FILAS DE DATOS:
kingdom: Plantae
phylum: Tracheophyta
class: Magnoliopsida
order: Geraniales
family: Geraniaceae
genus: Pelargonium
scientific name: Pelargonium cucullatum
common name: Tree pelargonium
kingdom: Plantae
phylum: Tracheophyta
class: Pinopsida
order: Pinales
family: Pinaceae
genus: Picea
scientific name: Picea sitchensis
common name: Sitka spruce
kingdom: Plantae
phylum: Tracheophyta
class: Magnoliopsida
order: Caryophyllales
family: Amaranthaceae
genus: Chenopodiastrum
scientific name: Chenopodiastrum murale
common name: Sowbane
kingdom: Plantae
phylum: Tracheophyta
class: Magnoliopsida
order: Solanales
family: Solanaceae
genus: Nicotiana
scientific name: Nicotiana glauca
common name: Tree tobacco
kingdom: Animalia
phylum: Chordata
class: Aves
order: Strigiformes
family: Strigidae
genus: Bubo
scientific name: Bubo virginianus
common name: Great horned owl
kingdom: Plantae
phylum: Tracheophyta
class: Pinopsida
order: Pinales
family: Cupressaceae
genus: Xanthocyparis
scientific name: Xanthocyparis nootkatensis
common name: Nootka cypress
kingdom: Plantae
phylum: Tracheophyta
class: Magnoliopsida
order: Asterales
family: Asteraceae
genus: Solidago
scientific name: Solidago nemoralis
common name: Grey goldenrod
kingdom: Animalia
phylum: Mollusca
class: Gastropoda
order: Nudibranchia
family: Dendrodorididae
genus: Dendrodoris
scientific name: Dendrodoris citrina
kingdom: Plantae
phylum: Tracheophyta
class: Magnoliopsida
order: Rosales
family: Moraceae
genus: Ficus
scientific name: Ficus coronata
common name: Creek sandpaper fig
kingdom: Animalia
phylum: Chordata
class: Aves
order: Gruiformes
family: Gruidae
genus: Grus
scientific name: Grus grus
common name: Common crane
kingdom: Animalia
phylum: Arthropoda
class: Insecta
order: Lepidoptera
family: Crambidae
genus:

ENUNCIADO: Copia otra vez todas las filas de arriba y cambia "common name" por "nombre común" en cada una, sin tocar nada más.

RESULTADO:
kingdom: Plantae
phylum: Tracheophyta
class: Magnoliopsida
order: Geraniales
family: Geraniaceae
genus: Pelargonium
scientific name: Pelargonium cucullatum
nombre común: Tree pelargonium
kingdom: Plantae
phylum: Tracheophyta
class: Pinopsida
order: Pinales
family: Pinaceae
genus: Picea
scientific name: Picea sitchensis
nombre común: Sitka spruce
kingdom: Plantae
phylum: Tracheophyta
class: Magnoliopsida
order: Caryophyllales
family: Amaranthaceae
genus: Chenopodiastrum
scientific name: Chenopodiastrum murale
nombre común: Sowbane
kingdom: Plantae
phylum: Tracheophyta
class: Magnoliopsida
order: Solanales
family: Solanaceae
genus: Nicotiana
scientific name: Nicotiana glauca
nombre común: Tree tobacco
kingdom: Animalia
phylum: Chordata
class: Aves
order: Strigiformes
family: Strigidae
genus: Bubo
scientific name: Bubo virginianus
nombre común: Great horned owl
kingdom: Plantae
phylum: Tracheophyta
class: Pinopsida
order: Pinales
family: Cupressaceae
genus: Xanthocyparis
scientific name: Xanthocyparis nootkatensis
nombre común: Nootka cypress
kingdom: Plantae
phylum: Tracheophyta
class: Magnoliopsida
order: Asterales
family: Asteraceae
genus: Solidago
scientific name: Solidago nemoralis
nombre común: Grey goldenrod
kingdom: Animalia
phylum: Mollusca
class: Gastropoda
order: Nudibranchia
family: Dendrodorididae
genus: Dendrodoris
scientific name: Dendrodoris citrina
kingdom: Plantae
phylum: Tracheophyta
class: Magnoliopsida
order: Rosales
family: Moraceae
genus: Ficus
scientific name: Ficus coronata
nombre común: Creek sandpaper fig
kingdom: Animalia
phylum: Chordata
class: Aves
order: Gruiformes
family: Gruidae
genus: Grus
scientific name: Grus grus
nombre común: Common crane
kingdom: Animalia
phylum: Arthropoda
class: Insecta
order: Lepidoptera
family: Crambidae
genus:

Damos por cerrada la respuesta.